I do not want to miss this!  Do you know about the Terra Cotta Warriors?  Let me tell you about it-it's pretty amazing.

In 1974 some farmers drilling a well came upon parts of clay figures, and this discovery quickly caught the attention of archaeologists; after excavating the site they found that it was part of the first emperor of China Qin Shi Huangdi's tomb.  It wasn't just a simple old tomb, however.  He had had his people build him an underground city full of soldiers standing guard (they think there are around 8,000 warriors), each of them different.  The soldiers are dressed for battle, and are different heights with distinct facial features.  They can tell that they were painted when first made.  There are horses and chariots, as well as other animals and human figures.  All of this was to carry on and protect the life of the emperor after he died.  They have not fully uncovered the whole thing, but they have built a museum around (or nearby-I'm not entirely clear on that) the site and are working to piece things back together that have deteriorated.  It is unnecessary to say what a big deal this discovery was for China, as well as for World History.  I think it's pretty unbelievable.  Oh, did I mention that it dates back to around 210 BC?  

Michaela studied this emperor while reading in her history text The Story of the World by Susan Wise Bauer; Christian learned about him and his clay army as well when his class learned about China last year.  How  many opportunities will they have to see something like this?  Maybe they will again, but it seems to me that it's something not to miss. 

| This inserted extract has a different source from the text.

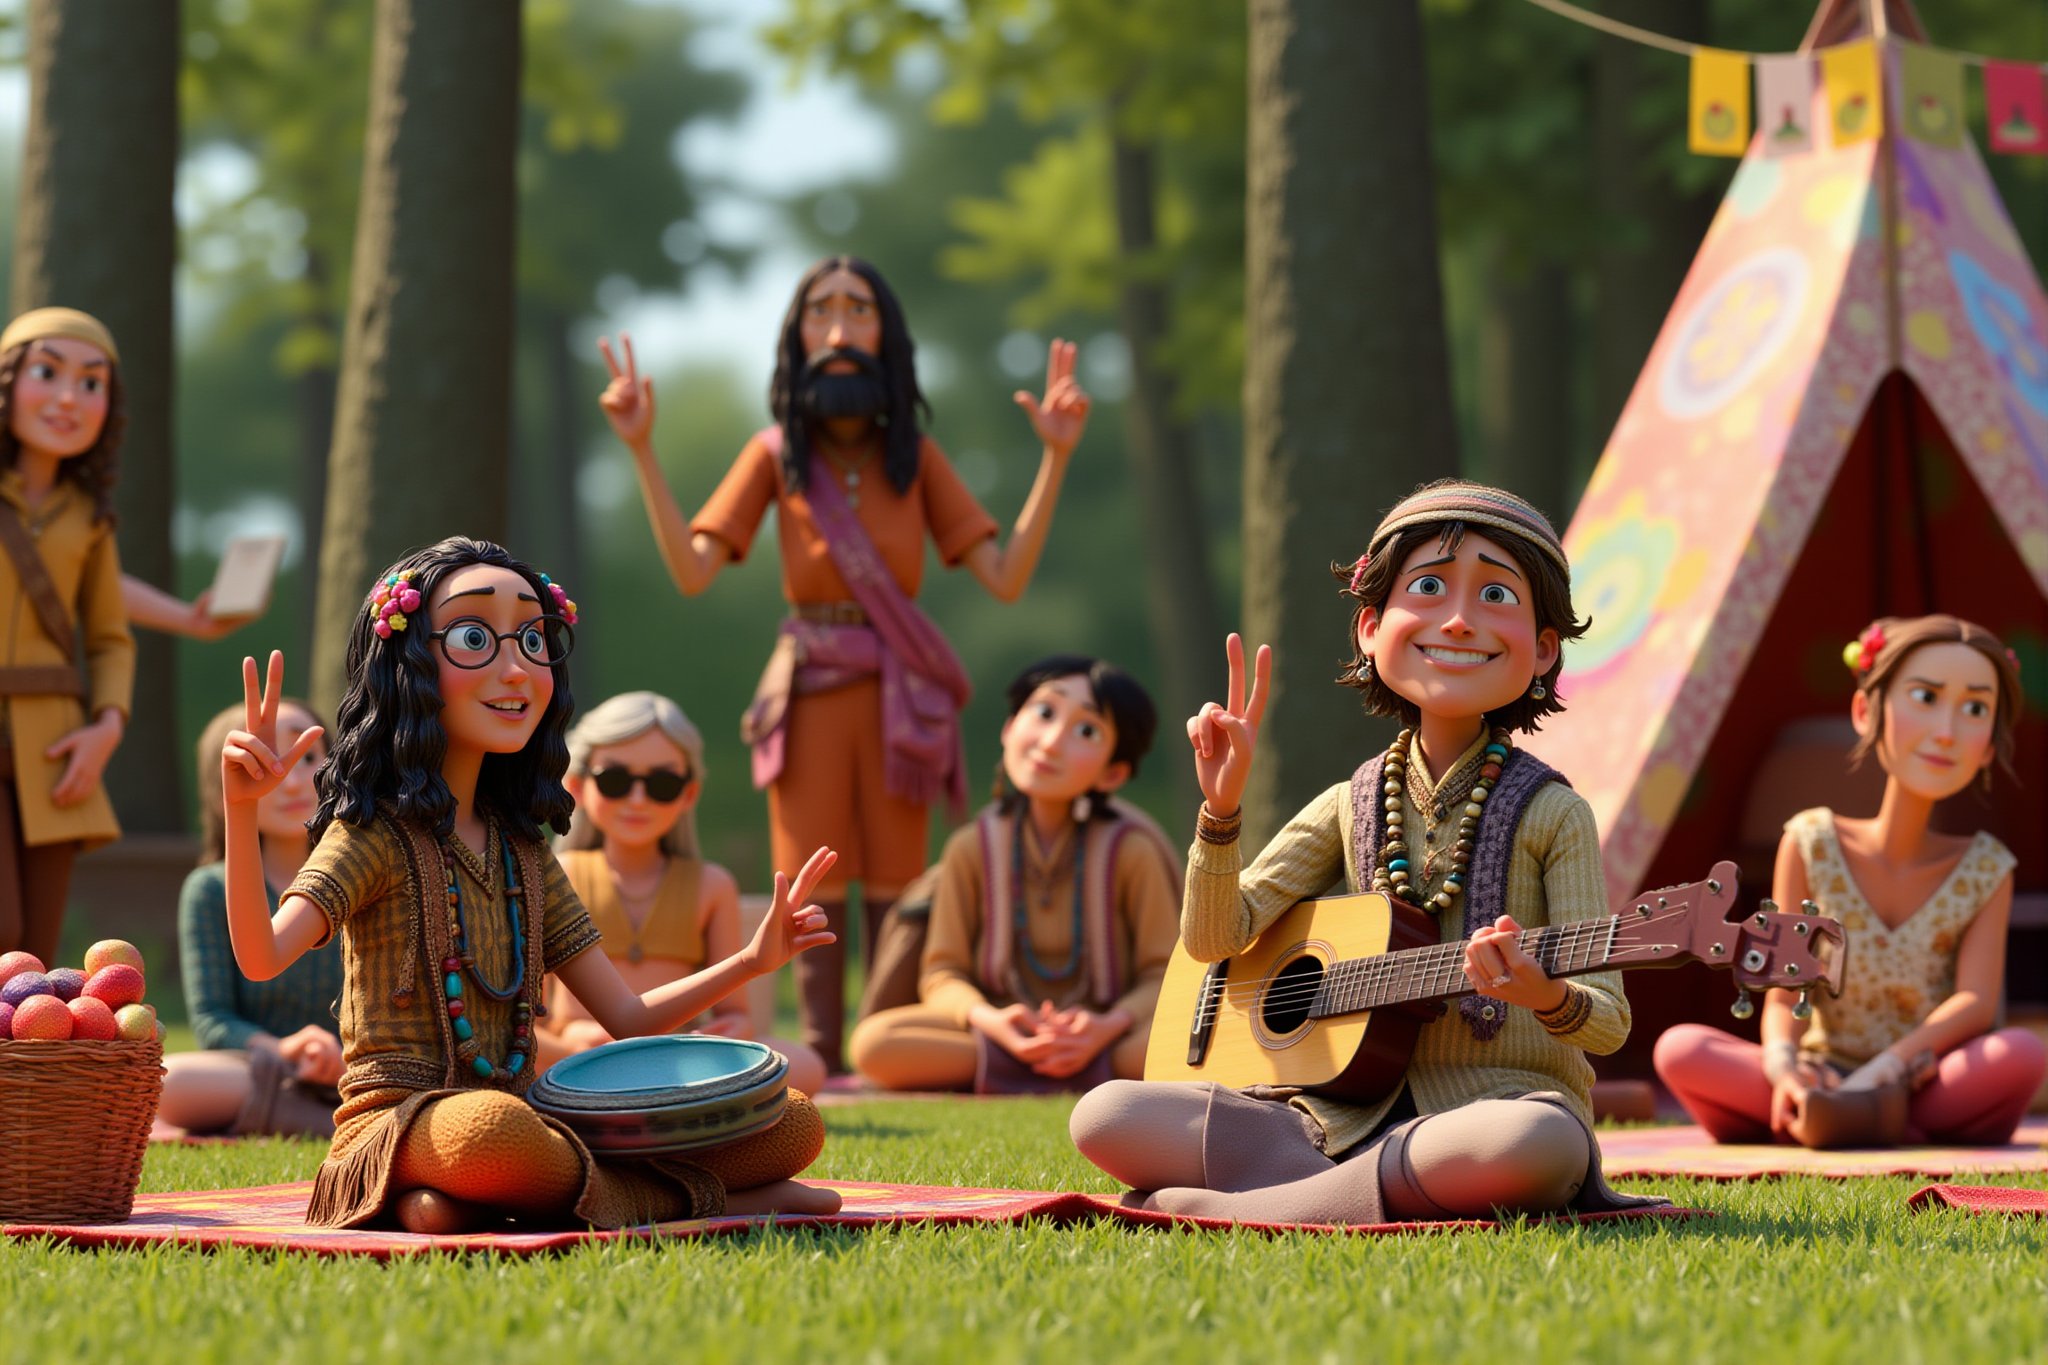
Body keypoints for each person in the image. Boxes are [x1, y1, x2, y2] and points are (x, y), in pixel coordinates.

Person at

So we are planning on squeezing in a visit to Houston this weekend, even if it is a day trip!  That sounds like so much fun...who doesn't love driving eight hours in one day to see some guys made out of clay? 

Seriously, I am looking forward to this more than even I realize.  I think it will be phenomenal, and I can't wait to see and learn more about these warriors and the emperor they were designed to watch over, which by the way they succeeded in doing for two thousand years, until some farmers came along with their shovels or drills or whatever they were using to make that well.  The armies do fine every time until the farmers come along...


The actual tomb of Shi Huangdi remains unexcavated-out of respect for the emperor as well as for the items that may be buried with him, which would probably not be able to survive exposure after such a long and well-protected burial, at least with the techniques that are available today.  (That's what I read, anyway.  I'm not such a smarty-pants that I just know that.)

I found this article to be helpful and interesting (I will say that I have not read extensively, so I honestly can't tell you if it's the best one or the most accurate).  There are many things about this online, if you felt interested in reading about it; what I saw was all pretty brief as well.  The pictures are worth looking at, and you could check out the remaining tour to see if the exhibit is headed your way.  Here is a pretty official looking website for the traveling warriors, if you wanted to check that out.

Once we're back and I stand corrected on any given information I will pass that along...and if I can take pictures I surely will!